Dataset excerpts START

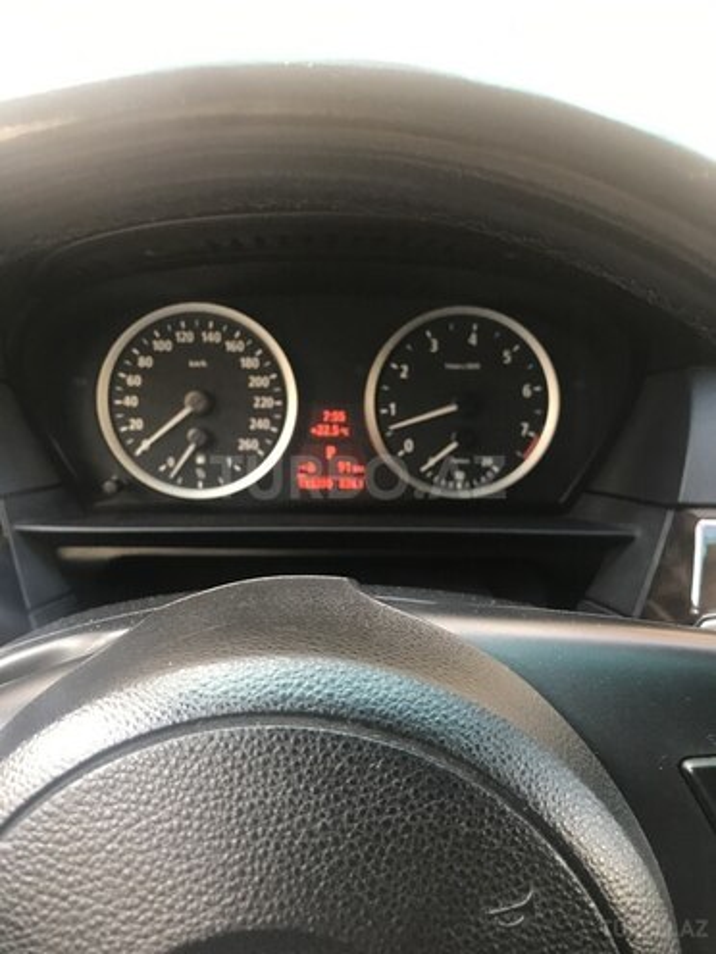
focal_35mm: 28
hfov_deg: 49.7
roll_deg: -0.6
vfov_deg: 63.4
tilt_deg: -19.6
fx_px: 772
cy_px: 477
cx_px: 358
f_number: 1.8
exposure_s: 1/25
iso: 40
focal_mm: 3.99
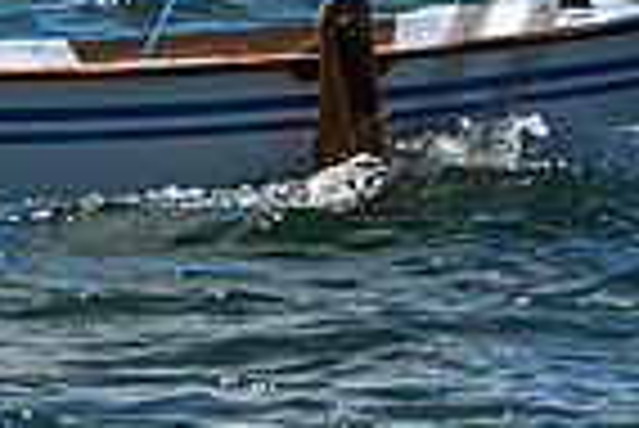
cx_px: -92
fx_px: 17715
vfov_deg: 1.4
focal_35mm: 997
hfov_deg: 2.1
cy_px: -324
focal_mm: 200
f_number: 16
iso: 250
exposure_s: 1/640
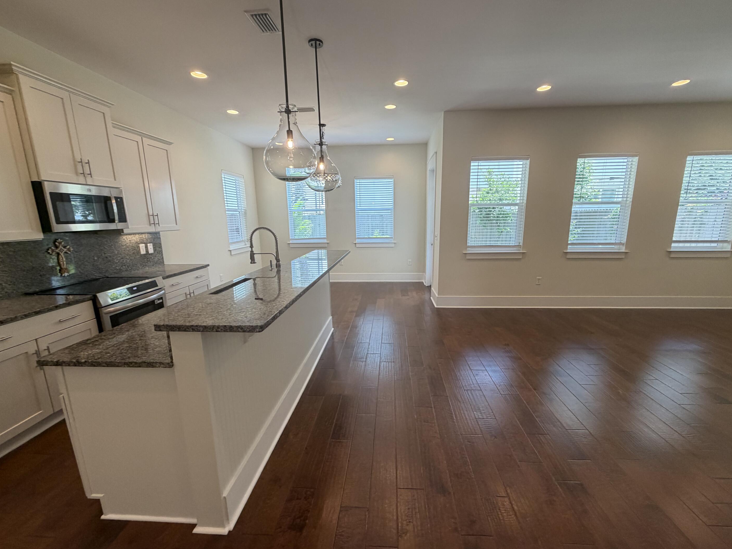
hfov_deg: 98.2
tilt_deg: -10.1
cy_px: 281
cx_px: 374
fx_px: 317
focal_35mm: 15
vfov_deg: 81.7
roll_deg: +1.3
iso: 160
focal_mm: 2.22
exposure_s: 1/120
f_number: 2.2
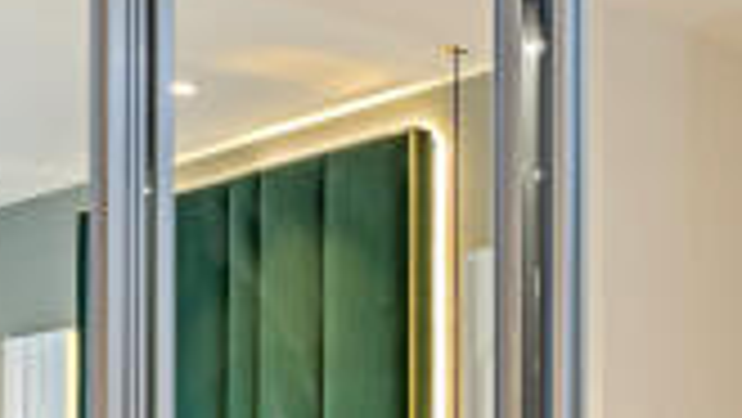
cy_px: 537
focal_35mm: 91
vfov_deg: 12.9
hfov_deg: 23.3
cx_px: 468
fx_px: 1791
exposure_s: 1/2
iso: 100
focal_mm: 14
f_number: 9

Dataset excerpts END

• [Required work]:
When you transcribe the entries above, begin at their first line, end with the line containing "exposure_s: 1/640", and copy each line exactly without any picture.

• [Expected output]:
focal_35mm: 28
hfov_deg: 49.7
roll_deg: -0.6
vfov_deg: 63.4
tilt_deg: -19.6
fx_px: 772
cy_px: 477
cx_px: 358
f_number: 1.8
exposure_s: 1/25
iso: 40
focal_mm: 3.99
cx_px: -92
fx_px: 17715
vfov_deg: 1.4
focal_35mm: 997
hfov_deg: 2.1
cy_px: -324
focal_mm: 200
f_number: 16
iso: 250
exposure_s: 1/640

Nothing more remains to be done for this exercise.